O Ministério Público da Bolívia pediu, neste domingo (14), pena de seis meses de prisão para a ex-presidente Jeanine Áñez e dois de seus ministros. O pedido ainda precisa ser avaliado pela Justiça. Ela foi detida na madrugada de sábado (13), pelas acusações de conspiração, sedição e terrorismo em meio à renúncia de Evo Morales, em novembro de 2019.
Jeanine foi detida em sua casa, na cidade de Trinidad, após ser localizada pelos policiais escondida dentro de uma cama box, segundo a agência estatal de notícias ABI. Em seguida, foi levada para uma cela em um quartel de La Paz. Além de Jeanine, há ordens de prisão contra cinco ministros que integraram seu governo. Dois deles já foram capturados.
A ex-presidente considera sua detenção "um ato de abuso e perseguição política" por parte do governo do presidente Luis Arce, que a acusa "de ter participado de um golpe que nunca ocorreu". Ela disse também que o processo "não tem pé nem cabeça".
Após a prisão, Josep Borrell, alto representante da União Europeia (UE), expressou no Twitter que "as acusações pelo ocorrido em 2019 devem ser resolvidas com uma justiça transparente e sem pressões políticas". Pediu também diálogo e reconciliação. A embaixada dos Estados Unidos em La Paz solicitou, em comunicado, que "sejam respeitados todos os direitos civis e garantias legais".
A Conferência Episcopal da Bolívia exigiu, em um comunicado, a libertação imediata dos detidos. E argumentou que, como instituição, não podem "permanecer passivos, enquanto prendem cidadãos que serviram à Bolívia, com suas limitações, em difíceis momentos de sua história e buscando caminhos e pacificação". A UE e a Igreja Católica cumpriram um papel chave na transição do governo de Evo para Jeanine.
Alguns líderes e grupos da sociedade civil convocaram protestos contra as prisões, descritas como uma "perseguição política" contra aqueles que "defenderam a democracia e a liberdade em 2019", disse o ex-presidente Carlos Mesa (2003-2005) no Twitter.
Jeanine, então vice-presidente do Senado, assumiu como presidente interina, dois dias depois da renúncia, por meio de uma controversa manobra legislativa. A oposição afirmou que, como ex-presidente, ela deveria ser julgada pelo Parlamento e não por tribunais comuns, mas o ministro da Justiça negou a possibilidade de um julgamento privilegiado.
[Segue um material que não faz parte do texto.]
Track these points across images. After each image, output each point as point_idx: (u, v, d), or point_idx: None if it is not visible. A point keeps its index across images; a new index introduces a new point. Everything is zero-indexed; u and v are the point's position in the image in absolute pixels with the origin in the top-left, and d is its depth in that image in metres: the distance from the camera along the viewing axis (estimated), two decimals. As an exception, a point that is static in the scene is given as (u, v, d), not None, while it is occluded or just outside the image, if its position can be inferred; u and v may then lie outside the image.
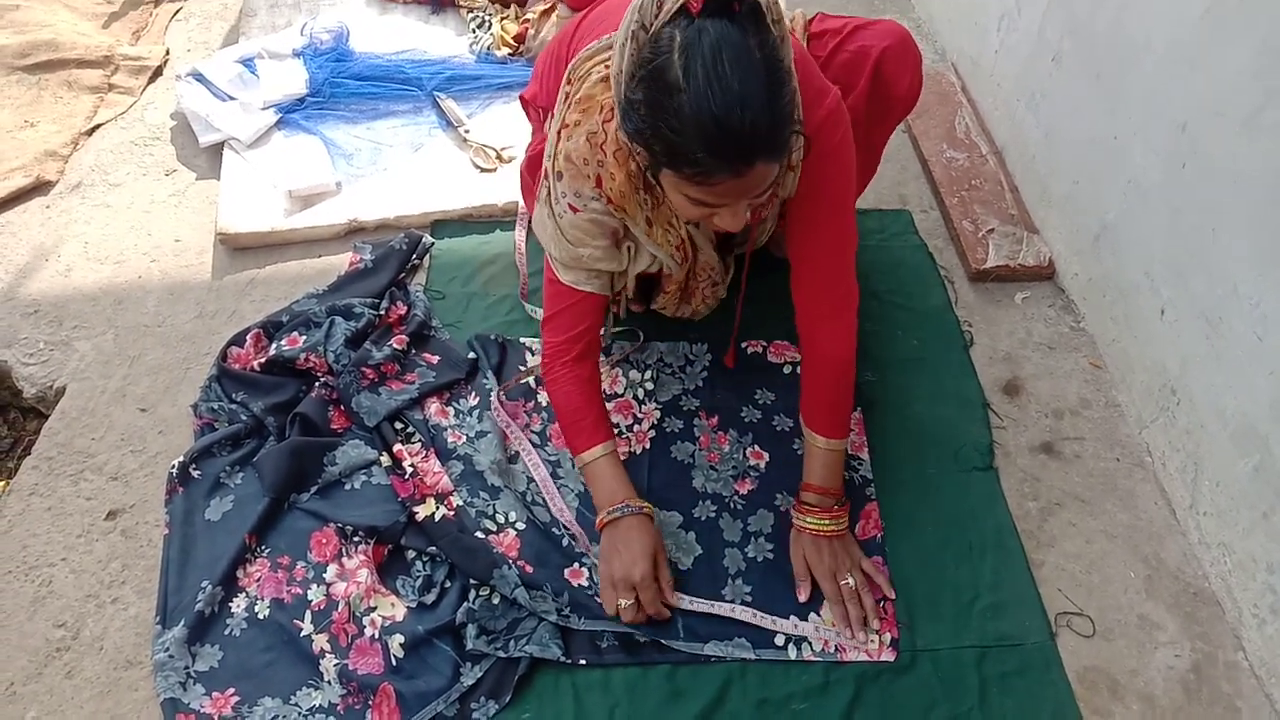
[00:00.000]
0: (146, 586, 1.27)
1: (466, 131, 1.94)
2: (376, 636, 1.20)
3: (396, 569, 1.29)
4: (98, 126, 2.02)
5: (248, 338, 1.52)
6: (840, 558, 1.26)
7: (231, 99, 1.97)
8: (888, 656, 1.21)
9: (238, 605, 1.24)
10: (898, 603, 1.26)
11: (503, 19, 2.21)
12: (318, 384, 1.46)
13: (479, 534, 1.30)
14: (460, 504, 1.33)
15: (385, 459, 1.39)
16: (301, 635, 1.21)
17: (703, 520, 1.35)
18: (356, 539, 1.30)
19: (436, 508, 1.32)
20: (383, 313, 1.57)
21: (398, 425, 1.44)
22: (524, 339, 1.58)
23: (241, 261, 1.72)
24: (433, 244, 1.75)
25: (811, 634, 1.23)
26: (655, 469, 1.41)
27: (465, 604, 1.22)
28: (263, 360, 1.48)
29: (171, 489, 1.34)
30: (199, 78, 2.01)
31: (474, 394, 1.50)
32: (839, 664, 1.20)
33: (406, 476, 1.36)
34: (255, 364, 1.48)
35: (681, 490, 1.39)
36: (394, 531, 1.29)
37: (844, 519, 1.29)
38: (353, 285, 1.64)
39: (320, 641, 1.20)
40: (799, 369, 1.40)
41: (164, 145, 1.97)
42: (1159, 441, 1.42)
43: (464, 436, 1.44)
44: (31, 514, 1.35)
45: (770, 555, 1.31)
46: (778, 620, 1.24)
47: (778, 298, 1.39)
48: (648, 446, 1.44)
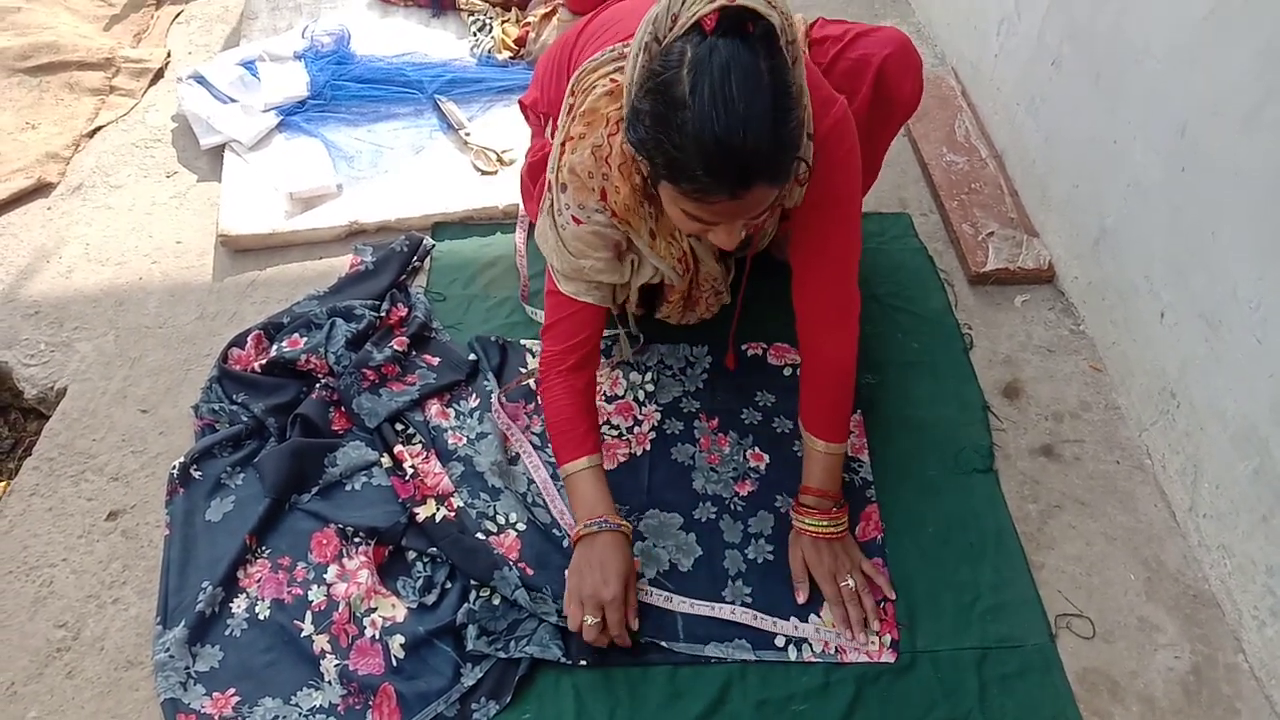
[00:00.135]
0: (147, 587, 1.27)
1: (467, 134, 1.94)
2: (377, 637, 1.20)
3: (397, 570, 1.29)
4: (99, 128, 2.02)
5: (249, 339, 1.53)
6: (840, 559, 1.26)
7: (233, 101, 1.98)
8: (888, 658, 1.21)
9: (238, 606, 1.24)
10: (898, 604, 1.26)
11: (503, 22, 2.22)
12: (318, 385, 1.47)
13: (479, 535, 1.30)
14: (461, 505, 1.33)
15: (386, 460, 1.39)
16: (302, 636, 1.21)
17: (703, 522, 1.35)
18: (357, 540, 1.30)
19: (437, 509, 1.32)
20: (383, 314, 1.58)
21: (398, 426, 1.44)
22: (524, 341, 1.58)
23: (242, 263, 1.73)
24: (433, 246, 1.75)
25: (812, 635, 1.23)
26: (656, 470, 1.41)
27: (466, 605, 1.22)
28: (263, 362, 1.48)
29: (172, 490, 1.35)
30: (200, 80, 2.01)
31: (475, 395, 1.50)
32: (839, 665, 1.20)
33: (407, 478, 1.36)
34: (256, 365, 1.48)
35: (682, 492, 1.39)
36: (394, 532, 1.30)
37: (843, 520, 1.29)
38: (354, 287, 1.65)
39: (321, 642, 1.20)
40: (799, 371, 1.40)
41: (165, 147, 1.98)
42: (1159, 444, 1.42)
43: (464, 438, 1.44)
44: (32, 514, 1.35)
45: (770, 557, 1.31)
46: (778, 622, 1.24)
47: (778, 300, 1.39)
48: (648, 448, 1.44)
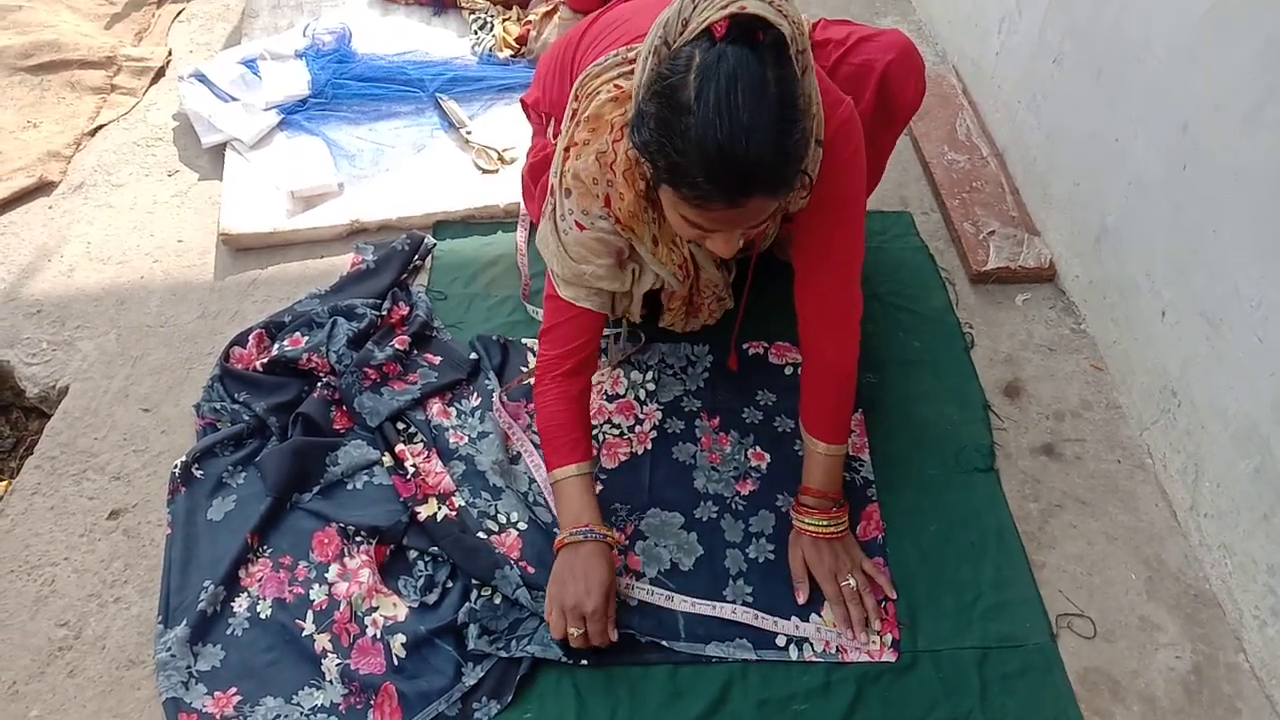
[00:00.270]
0: (149, 586, 1.27)
1: (468, 133, 1.94)
2: (378, 636, 1.20)
3: (398, 569, 1.29)
4: (100, 127, 2.02)
5: (250, 338, 1.53)
6: (841, 559, 1.26)
7: (234, 100, 1.98)
8: (889, 657, 1.21)
9: (240, 605, 1.24)
10: (899, 603, 1.26)
11: (505, 20, 2.22)
12: (320, 384, 1.47)
13: (481, 534, 1.30)
14: (462, 504, 1.33)
15: (387, 459, 1.39)
16: (303, 635, 1.21)
17: (704, 521, 1.35)
18: (358, 539, 1.30)
19: (438, 508, 1.32)
20: (385, 313, 1.58)
21: (400, 425, 1.44)
22: (526, 340, 1.58)
23: (244, 262, 1.73)
24: (435, 245, 1.75)
25: (813, 635, 1.23)
26: (657, 469, 1.41)
27: (467, 604, 1.22)
28: (265, 360, 1.48)
29: (174, 489, 1.35)
30: (201, 78, 2.01)
31: (476, 395, 1.50)
32: (840, 665, 1.20)
33: (408, 477, 1.36)
34: (258, 364, 1.48)
35: (683, 491, 1.39)
36: (396, 531, 1.30)
37: (843, 520, 1.29)
38: (355, 286, 1.65)
39: (322, 641, 1.20)
40: (800, 370, 1.40)
41: (166, 146, 1.98)
42: (1160, 443, 1.42)
43: (466, 437, 1.44)
44: (34, 513, 1.35)
45: (771, 556, 1.31)
46: (779, 621, 1.24)
47: (779, 299, 1.39)
48: (649, 447, 1.44)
A denúncia contra a ex-presidente foi apresentada por um bloco de deputados e ex-deputados do MAS, legenda de Evo e do atual presidente do país, Luis Arce. A questão seguiu para a Justiça. No processo, a Promotoria acusa a cúpula do governo de Jeanine de ter causado mais de 30 mortes na repressão aos protestos após a saída de Evo.
Civis foram assassinados em Sacaba (Cochabamba) e Senkata (El Alto), em meio à repressão das forças de segurança do governo contra as manifestações pró-Evo Morales.
As penas para os crimes descritos, caso sejam confirmadas, vão de 5 a 20 anos de prisão. A ordem de prisão também atinge os ex-ministros Arturo Murillo (Governo), Luis Fernando López (Defesa), Yerko Núñez (Presidência), Álvaro Coimbra (Justiça) e Rodrígo Guzmán (Energia).
Sem citar a ex-presidente diretamente, Evo pediu punição firme. "Por justiça e verdade para as 36 vítimas fatais, os mais de 800 feridos e mais de 1.500 detidos ilegalmente no golpe de Estado. Que se investigue e sancione os autores e cúmplices da ditadura que abalou a economia e prejudicou a vida e a democracia na Bolívia", escreveu, em uma rede social, no sábado (13).
Em seu mandato de 11 meses, Jeanine enfrentou uma dura oposição do partido de Evo, que incluiu atos violentos e bloqueios de estradas reprimidos pelo Estado. Durante o governo dela, a Justiça boliviana abriu processos judiciais contra Evo, que o acusavam de terrorismo por estimular protestos violentos. Uma ordem de prisão foi expedida contra ele, mas o ex-presidente se refugiou no exterior.
A ordem de prisão foi cancelada em outubro, após a vitória de Arce, e ele acabou voltando.
A prisão de Jeanine foi feita uma semana depois de ela ser derrotada nas eleições regionais, quando disputou o cargo de governadora do departamento de Beni. Seu desempenho nas urnas foi medíocre, e ela ficou em terceiro lugar.
Já o direitista Luis Fernando Camacho, aliado na manobra que levou à renúncia de Evo, saiu vitorioso e foi eleito governador de Santa Cruz de la Sierra. Ele também é alvo da ação contra Jeanine, mas a promotoria não ordenou sua prisão.